From 1990 to 1995 Indonesia was among the darlings of the world's largest electronics-makers, but since then there has been effectively no new investment in the electronics sector. Instead, electronics-makers have found neighboring countries like Malaysia, Vietnam and China much more appealing.

"One of the problems is the unfavorable tax policy," said Anton Supit of the National Economic Recovery Commission.

He added that several electronics-makers already in Indonesia were considering moving out of the country because of such problems as labor conflicts, poor security and rampant smuggling.

The cash-strapped government began an aggressive tax policy in the late-1990s to help finance the country out of its economic crisis.

As a result of this policy, companies that import electronic goods have to pay a relatively low import duty of about 20 percent (and only 5 percent under the regional free trade area). Compare this to the approximately 32.5 percent tax they would have to pay if they manufactured those same items in the country.

The chairman of the Indonesian Electronics Manufacturers Association, Lee Kang-hyun, who is also the general manager for marketing at PT Samsung Electronic Indonesia, said the government should consider providing tax incentives for global electronic- makers, particularly those setting up new manufacturing units here.

"There are no tax advantages here," he said.

He proposed that the value added tax on electronic goods, currently at 10 percent, be reduced to between 3 percent and 5 percent.

He said if the government provided tax incentives or tax holidays, global electronics-makers like Samsung would be induced to set up manufacturing plants here for digital-based electronic goods or IT products.

"IT and digital products are the future of electronic products," he said.

He said Indonesia produced 50 percent of the VCRs in the global market, but these types of products would soon be obsolete as more people embraced digital-based products.

Lee also said rampant smuggling discouraged the headquarters of global electronics-makers from setting up plants in Indonesia.

He said a global headquarters would only set up an overseas plant if it could win the competition in the local market, in addition to using the plant as an export base for the regional market.

But if cheaper smuggled products dominate the market, electronics-makers will shy away from establishing local plants because they will lose the competition.

Many companies have long complained about the rampant smuggling of electronic products in Indonesia.

Anton expects that a newly established crisis center will help deal with the problem of smuggling.

Minister of Industry and Trade Rini MS Soewandi said last week that she would launch a new crisis center on Monday, with the main aim of helping resolve various problems faced by businesses.

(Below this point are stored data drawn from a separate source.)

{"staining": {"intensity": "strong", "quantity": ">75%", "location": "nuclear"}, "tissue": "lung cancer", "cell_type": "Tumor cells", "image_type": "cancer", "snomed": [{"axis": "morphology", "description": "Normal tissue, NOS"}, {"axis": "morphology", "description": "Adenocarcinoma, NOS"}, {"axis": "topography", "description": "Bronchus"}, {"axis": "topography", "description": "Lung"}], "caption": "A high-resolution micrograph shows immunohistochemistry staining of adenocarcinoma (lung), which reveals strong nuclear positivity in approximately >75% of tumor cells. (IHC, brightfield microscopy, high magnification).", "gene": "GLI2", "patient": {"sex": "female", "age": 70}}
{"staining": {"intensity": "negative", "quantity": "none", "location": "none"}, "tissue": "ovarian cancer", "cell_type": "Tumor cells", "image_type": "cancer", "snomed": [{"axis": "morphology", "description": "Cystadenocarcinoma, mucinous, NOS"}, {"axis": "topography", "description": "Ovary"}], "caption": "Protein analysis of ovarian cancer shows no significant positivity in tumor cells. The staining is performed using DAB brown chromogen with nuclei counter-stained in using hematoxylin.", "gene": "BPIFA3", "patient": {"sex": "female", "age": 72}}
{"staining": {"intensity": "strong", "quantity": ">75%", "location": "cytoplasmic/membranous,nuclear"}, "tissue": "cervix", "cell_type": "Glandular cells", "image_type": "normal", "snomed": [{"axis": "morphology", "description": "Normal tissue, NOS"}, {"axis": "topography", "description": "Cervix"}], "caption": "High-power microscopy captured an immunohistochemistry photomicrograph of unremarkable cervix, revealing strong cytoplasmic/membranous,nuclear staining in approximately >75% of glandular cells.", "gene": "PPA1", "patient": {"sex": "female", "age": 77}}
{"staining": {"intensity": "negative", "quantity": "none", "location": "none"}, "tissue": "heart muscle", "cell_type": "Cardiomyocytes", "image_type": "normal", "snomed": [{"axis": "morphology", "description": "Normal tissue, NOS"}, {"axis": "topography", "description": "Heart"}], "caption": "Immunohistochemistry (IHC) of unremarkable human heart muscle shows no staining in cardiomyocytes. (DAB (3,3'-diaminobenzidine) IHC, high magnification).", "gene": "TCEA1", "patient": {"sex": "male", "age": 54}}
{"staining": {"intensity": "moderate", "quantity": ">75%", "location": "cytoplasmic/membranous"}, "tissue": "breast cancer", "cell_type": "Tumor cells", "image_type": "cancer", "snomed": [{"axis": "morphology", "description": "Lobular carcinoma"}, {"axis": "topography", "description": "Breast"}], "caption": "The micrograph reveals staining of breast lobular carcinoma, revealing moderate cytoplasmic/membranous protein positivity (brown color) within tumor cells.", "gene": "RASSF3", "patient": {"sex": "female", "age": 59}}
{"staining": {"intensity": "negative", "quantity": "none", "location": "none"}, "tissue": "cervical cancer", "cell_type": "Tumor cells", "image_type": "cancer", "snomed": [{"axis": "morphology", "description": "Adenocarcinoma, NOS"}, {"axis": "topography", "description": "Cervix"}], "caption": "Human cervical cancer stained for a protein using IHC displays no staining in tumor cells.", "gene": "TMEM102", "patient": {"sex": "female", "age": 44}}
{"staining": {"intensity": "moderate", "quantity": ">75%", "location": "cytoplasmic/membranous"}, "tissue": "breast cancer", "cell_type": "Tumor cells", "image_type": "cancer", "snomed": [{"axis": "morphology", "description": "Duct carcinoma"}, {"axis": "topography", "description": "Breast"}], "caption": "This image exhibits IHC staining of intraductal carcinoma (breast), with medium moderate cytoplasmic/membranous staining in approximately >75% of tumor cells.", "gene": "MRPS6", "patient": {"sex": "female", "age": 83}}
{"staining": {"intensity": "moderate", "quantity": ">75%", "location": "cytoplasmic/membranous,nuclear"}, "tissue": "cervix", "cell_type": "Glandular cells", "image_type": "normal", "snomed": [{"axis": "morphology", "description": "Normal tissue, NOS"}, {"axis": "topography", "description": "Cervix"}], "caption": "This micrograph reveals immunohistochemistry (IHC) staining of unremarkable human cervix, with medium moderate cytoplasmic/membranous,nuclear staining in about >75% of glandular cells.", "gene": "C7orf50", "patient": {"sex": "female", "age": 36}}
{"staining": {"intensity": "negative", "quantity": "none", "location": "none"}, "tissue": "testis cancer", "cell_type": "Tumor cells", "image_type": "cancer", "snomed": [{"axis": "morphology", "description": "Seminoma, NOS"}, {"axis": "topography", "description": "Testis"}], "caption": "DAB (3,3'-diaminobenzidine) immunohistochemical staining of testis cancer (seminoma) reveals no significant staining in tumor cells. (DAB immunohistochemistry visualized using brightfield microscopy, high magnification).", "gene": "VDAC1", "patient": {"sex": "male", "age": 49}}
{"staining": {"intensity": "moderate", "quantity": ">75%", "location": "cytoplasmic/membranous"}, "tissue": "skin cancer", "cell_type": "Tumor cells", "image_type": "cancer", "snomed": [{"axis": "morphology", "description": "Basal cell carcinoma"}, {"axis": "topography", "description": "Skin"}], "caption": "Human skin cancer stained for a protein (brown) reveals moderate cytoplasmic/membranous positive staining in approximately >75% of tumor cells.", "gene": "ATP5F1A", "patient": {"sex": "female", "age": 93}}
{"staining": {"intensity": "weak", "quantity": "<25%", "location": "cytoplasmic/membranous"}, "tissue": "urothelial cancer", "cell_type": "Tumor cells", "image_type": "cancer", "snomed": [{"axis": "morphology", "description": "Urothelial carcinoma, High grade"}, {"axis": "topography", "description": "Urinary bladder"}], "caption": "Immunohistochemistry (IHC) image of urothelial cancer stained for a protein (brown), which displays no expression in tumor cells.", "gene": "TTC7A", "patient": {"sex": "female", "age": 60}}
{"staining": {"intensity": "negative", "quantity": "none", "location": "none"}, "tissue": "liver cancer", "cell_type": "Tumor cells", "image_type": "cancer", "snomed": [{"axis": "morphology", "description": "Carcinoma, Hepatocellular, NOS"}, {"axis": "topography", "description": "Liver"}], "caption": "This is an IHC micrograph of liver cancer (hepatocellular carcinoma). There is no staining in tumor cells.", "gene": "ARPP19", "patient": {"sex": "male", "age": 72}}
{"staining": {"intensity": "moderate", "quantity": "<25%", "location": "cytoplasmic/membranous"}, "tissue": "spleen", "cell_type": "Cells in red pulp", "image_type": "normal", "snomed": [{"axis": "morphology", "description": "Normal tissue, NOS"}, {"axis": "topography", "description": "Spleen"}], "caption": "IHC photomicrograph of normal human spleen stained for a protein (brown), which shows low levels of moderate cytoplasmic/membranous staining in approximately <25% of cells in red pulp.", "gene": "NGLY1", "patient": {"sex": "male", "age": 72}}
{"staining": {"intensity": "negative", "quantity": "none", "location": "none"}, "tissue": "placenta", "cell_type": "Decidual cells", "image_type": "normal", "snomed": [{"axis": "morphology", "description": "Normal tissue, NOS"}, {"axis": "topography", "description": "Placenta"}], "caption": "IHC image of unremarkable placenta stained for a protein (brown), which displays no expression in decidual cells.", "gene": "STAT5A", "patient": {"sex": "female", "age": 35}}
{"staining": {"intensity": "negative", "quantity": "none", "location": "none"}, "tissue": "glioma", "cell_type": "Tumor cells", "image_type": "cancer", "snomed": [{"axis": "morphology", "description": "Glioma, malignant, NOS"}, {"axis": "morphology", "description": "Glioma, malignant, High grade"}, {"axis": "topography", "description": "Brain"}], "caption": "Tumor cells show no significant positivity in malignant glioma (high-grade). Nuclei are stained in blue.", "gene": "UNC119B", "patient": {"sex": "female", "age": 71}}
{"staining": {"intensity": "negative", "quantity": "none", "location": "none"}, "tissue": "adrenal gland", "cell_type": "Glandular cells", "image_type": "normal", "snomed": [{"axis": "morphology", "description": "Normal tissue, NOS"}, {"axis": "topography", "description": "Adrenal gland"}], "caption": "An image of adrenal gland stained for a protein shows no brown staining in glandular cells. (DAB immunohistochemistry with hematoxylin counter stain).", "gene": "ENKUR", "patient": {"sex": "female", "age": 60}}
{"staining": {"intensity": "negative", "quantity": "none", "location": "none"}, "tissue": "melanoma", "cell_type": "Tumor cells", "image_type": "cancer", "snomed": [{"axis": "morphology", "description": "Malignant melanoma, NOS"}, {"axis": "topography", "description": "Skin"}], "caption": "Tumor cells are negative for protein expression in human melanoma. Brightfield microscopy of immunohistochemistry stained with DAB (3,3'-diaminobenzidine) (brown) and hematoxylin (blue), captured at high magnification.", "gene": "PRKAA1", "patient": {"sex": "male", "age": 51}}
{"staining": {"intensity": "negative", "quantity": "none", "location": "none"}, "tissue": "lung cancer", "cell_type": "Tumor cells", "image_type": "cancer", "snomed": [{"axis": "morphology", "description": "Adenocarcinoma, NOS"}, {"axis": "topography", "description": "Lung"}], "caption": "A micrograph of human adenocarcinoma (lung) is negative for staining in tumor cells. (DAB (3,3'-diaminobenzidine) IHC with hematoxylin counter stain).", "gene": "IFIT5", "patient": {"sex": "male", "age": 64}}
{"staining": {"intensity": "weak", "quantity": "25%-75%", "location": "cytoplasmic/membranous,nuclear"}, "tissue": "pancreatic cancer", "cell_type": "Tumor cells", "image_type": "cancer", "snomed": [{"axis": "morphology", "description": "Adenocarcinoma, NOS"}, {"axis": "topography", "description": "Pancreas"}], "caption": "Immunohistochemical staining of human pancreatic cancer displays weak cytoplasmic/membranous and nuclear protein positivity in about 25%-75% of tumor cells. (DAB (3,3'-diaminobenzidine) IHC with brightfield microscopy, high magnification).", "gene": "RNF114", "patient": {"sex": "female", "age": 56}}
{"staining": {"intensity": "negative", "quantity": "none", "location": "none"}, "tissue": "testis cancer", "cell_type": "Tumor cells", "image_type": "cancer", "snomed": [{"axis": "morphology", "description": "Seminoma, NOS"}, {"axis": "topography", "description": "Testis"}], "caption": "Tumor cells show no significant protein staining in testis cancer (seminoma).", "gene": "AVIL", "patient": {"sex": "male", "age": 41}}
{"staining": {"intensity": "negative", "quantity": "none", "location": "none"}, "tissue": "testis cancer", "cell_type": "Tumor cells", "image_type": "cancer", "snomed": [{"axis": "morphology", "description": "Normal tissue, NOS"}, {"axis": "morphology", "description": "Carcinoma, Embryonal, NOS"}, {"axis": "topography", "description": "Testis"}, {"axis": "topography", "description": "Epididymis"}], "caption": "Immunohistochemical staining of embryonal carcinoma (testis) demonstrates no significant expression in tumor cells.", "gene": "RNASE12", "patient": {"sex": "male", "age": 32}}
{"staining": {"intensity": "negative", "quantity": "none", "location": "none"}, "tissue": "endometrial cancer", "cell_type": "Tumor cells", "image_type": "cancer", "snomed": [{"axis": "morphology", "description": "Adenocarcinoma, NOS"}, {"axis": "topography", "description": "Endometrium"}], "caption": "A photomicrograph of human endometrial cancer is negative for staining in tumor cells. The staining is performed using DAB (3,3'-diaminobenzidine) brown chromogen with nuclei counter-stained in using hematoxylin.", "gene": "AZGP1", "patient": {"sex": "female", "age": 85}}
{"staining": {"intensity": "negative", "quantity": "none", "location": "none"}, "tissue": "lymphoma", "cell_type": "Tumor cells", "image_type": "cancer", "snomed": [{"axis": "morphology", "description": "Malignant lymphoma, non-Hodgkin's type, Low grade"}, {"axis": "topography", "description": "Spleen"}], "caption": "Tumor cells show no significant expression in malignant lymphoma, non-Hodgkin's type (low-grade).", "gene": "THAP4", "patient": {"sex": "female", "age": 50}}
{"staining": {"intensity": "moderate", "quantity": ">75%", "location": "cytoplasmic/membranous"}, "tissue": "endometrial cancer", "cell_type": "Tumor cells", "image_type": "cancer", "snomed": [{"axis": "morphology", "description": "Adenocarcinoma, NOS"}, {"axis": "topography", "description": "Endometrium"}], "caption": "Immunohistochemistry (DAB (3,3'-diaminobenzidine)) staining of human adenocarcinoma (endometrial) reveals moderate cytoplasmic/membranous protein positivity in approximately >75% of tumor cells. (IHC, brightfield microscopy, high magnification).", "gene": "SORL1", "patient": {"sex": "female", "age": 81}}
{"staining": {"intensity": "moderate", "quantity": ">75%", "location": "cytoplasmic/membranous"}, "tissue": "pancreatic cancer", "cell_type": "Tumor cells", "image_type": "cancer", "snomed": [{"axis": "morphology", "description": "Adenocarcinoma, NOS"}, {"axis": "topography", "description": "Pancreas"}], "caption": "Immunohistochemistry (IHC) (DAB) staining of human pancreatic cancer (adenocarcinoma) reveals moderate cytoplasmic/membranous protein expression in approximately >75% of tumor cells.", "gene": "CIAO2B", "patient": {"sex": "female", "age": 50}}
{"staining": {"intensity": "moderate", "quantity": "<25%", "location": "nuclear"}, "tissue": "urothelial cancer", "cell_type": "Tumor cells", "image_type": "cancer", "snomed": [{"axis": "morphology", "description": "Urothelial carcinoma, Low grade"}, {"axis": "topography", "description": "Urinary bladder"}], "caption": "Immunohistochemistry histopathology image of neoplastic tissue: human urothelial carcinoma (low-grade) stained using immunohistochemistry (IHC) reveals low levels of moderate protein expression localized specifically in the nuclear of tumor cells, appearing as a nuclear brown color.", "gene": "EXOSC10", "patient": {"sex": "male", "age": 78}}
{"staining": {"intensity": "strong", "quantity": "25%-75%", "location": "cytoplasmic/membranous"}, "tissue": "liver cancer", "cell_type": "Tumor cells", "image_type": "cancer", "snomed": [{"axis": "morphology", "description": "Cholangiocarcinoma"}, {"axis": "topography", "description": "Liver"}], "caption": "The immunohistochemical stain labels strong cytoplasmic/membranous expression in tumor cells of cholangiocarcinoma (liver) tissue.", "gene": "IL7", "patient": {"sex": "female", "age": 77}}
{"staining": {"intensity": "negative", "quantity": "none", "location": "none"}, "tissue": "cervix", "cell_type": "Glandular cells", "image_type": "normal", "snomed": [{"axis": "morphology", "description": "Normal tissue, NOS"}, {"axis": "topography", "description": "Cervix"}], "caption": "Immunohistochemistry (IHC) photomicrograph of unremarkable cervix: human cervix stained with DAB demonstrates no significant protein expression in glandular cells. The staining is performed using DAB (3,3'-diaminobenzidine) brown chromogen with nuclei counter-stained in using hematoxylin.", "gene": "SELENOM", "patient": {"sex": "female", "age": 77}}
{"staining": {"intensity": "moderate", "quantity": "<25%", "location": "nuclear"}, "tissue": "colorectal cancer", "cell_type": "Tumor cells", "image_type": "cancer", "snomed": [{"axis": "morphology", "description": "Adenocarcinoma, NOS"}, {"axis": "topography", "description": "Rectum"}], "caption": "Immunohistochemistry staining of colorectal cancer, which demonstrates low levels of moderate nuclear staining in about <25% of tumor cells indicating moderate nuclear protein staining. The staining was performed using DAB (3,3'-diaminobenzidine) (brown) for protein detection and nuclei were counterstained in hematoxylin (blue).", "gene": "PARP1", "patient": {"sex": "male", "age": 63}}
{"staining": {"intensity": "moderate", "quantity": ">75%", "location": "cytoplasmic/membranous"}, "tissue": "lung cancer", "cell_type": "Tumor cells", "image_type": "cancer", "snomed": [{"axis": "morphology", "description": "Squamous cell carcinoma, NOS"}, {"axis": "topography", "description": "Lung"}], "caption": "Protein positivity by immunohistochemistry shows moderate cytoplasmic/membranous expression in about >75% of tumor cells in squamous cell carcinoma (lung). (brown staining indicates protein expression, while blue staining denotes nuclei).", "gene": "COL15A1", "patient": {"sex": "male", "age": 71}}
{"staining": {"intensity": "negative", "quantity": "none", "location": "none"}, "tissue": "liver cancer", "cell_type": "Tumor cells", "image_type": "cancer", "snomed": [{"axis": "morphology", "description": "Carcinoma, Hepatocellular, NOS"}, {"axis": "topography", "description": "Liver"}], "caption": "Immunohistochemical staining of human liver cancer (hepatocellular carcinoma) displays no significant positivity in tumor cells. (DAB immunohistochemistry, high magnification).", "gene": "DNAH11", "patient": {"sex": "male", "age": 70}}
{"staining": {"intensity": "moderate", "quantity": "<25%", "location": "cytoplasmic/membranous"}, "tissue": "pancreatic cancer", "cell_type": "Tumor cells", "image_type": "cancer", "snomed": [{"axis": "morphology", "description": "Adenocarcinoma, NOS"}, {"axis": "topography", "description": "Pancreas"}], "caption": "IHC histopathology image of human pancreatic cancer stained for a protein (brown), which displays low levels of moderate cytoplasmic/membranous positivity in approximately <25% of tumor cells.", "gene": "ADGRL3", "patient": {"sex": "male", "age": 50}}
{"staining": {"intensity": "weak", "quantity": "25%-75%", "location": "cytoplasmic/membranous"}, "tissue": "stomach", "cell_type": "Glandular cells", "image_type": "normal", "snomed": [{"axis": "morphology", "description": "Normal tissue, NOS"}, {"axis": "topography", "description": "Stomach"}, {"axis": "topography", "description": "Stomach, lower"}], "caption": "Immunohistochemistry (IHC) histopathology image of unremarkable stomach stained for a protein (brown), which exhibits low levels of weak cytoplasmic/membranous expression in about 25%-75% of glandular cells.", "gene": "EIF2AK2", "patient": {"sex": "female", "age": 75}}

It is hoped this step will help prevent more investors from fleeing the country.

The crisis center will focus its antismuggling efforts on major commodities such as textiles, electronics, footwear, sugar, logs and crude palm oil.

Anton said the crisis center should also help persuade the finance ministry to provide tax incentives for electronics-makers starting up operations to manufacture new high-tech products here.

"The government should find a breakthrough," he said.